Passage provided:
BEGIN

A closure of the muscular foramen is done as in McVay technique but without any tension because of the wide dissection done between the external aponeurosis and the conjoint tendon. The most internal fibers of the transverse and internal oblique muscles are fixed on to the Cooper's ligament with three nonabsorbable sutures placed on the ligament before the insertion of the prosthesis [Figures [Figures33 and and4].4]. The first internal suture fixes the internal part of the prosthesis. In case of any tension, a discharging vertical incision is made on the anterior pre-rectal aponeurosis.

Figure 3
Dissection of the sac: nonabsorbable sutures passed through Cooper's ligament
Figure 4
Closure of the wall over the prosthesis

The cord and all its elements, including the vas deferens, vessels and its preserved nerves are placed laterally to reconstitute a bayonet configuration. The external oblique fascia is closed in front of the cord Without excess up to manage a sufficient hole for the cord. The wound is then closed without drainage. This operation lasts about an hour.

RESULTS

All the patients were seen 1 week, 1 month, 2 months after their operation. Ninety percent of them have been examined after 1 year, 83% after two years, 79% after 3 years.

The mean follow-up was 8 years. Because the percentage of lost patients was above 10%, the statistical method of maximal bias has been applied for the definitive results.

Mortality (0,8%)

During the postoperative period 16 patients, with preexisting cardiac or pulmonary diseases in old age, expired due to myocardial infarctions, embolisms, pulmonary infections. Nine patients died after this period, due to other causes, with their hernia repairs intact.

Morbidity

The global morbidity has been 8%. This includes the following:

Superficial hematoma - 3.4%

deep hematoma -0,6%

Urinary complications - 1.8%

Medical complications - 2.6%

Septic complications with prosthetic removal - 2%

Postoperative pain - 0.2%

Recurrence rate (maximal bias) - 0.4%

We have been obliged to reoperate several patients for deep hematomas imputed to heparin with a systematic replacement of the mesh. Because the mesh is only fixed on the internal part of the Cooper's ligament, it has been observed in such cases that the mesh has been often displaced. In order to avoid a recurrence, we decided to operate all these patients with large hematomas with evacuation to verify and to replace the mesh in good position.

In case of suspected deep infection, we removed the mesh in 2% of cases after waiting. In the majority of cases, after removal no recurrence occurred after a long follow-up.

END

Check your understanding:
a: In the passage on hernia repair, rewrite the paragraph beginning "We have been obliged to reoperate" as a short bulleted list that keeps its main facts.
b: From the passage on hernia repair, extract the text from "A closure of" up to and including "anterior pre-rectal aponeurosis.", word for word.

Record set:
BEGIN

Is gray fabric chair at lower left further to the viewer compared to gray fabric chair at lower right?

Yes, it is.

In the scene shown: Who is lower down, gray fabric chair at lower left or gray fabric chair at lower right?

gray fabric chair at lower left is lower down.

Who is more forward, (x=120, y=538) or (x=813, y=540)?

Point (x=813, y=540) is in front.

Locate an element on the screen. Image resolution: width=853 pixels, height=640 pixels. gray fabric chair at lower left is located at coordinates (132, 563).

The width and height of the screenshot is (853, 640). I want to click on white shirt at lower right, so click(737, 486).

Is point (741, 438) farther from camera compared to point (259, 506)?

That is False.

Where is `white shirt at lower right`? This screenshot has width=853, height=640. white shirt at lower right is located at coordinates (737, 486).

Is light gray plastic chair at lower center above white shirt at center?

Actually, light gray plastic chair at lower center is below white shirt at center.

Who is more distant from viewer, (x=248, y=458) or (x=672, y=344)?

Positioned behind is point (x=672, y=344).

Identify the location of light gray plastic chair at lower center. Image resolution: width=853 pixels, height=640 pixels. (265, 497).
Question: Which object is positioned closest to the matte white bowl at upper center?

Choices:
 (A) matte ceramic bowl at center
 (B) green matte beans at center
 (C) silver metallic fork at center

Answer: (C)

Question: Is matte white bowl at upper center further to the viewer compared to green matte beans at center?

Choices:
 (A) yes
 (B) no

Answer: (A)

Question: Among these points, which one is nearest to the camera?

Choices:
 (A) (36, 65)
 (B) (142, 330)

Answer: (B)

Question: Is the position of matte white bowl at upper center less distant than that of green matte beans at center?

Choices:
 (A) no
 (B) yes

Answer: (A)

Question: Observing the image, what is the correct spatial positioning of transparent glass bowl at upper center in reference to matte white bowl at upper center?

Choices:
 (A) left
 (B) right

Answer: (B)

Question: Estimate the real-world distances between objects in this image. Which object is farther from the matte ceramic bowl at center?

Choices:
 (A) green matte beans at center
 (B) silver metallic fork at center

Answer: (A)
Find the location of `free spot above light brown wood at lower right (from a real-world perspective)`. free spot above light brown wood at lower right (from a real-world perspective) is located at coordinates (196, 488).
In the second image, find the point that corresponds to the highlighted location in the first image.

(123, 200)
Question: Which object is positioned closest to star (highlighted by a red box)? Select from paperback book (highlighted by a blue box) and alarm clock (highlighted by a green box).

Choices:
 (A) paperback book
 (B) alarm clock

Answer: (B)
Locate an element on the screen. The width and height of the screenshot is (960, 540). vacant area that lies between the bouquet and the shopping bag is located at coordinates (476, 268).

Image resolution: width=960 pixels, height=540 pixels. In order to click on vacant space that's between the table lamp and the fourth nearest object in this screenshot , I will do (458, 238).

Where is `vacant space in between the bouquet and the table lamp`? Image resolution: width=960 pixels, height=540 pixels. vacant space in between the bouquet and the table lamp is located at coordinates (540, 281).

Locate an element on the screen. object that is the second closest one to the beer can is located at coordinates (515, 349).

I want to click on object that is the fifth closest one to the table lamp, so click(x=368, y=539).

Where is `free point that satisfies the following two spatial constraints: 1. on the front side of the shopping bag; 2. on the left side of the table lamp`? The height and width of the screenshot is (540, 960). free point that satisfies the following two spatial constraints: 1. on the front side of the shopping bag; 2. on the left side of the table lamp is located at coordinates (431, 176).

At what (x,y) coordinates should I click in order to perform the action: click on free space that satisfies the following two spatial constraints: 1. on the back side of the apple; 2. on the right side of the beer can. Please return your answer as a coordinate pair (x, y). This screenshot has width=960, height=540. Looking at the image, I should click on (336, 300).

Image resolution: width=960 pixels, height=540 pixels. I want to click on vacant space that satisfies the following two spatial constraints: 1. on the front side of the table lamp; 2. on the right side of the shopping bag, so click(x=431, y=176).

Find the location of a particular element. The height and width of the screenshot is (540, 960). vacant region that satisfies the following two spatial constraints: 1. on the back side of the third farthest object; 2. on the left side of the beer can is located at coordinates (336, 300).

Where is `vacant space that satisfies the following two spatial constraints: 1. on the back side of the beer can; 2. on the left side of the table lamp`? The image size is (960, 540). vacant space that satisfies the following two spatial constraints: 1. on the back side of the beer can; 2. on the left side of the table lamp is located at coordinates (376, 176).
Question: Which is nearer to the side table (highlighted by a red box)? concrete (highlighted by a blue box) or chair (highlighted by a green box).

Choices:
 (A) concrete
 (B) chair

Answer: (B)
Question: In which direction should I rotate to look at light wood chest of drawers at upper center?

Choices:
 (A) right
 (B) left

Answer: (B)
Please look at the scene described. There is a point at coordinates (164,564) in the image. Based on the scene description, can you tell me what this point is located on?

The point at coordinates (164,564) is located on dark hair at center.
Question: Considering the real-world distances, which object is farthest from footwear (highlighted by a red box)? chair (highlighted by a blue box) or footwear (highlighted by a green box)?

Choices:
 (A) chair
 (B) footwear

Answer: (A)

END

Answers to this exercise:
a:
- Several patients had to be reoperated on for deep hematomas attributed to heparin, and the mesh was systematically replaced.
- Because the mesh is fixed only on the internal part of Cooper's ligament, it was often found displaced in these cases.
- To avoid recurrence, all patients with large hematomas were operated on to evacuate the hematoma, check the mesh and put it back in good position.

b:
A closure of the muscular foramen is done as in McVay technique but without any tension because of the wide dissection done between the external aponeurosis and the conjoint tendon. The most internal fibers of the transverse and internal oblique muscles are fixed on to the Cooper's ligament with three nonabsorbable sutures placed on the ligament before the insertion of the prosthesis [Figures [Figures33 and and4].4]. The first internal suture fixes the internal part of the prosthesis. In case of any tension, a discharging vertical incision is made on the anterior pre-rectal aponeurosis.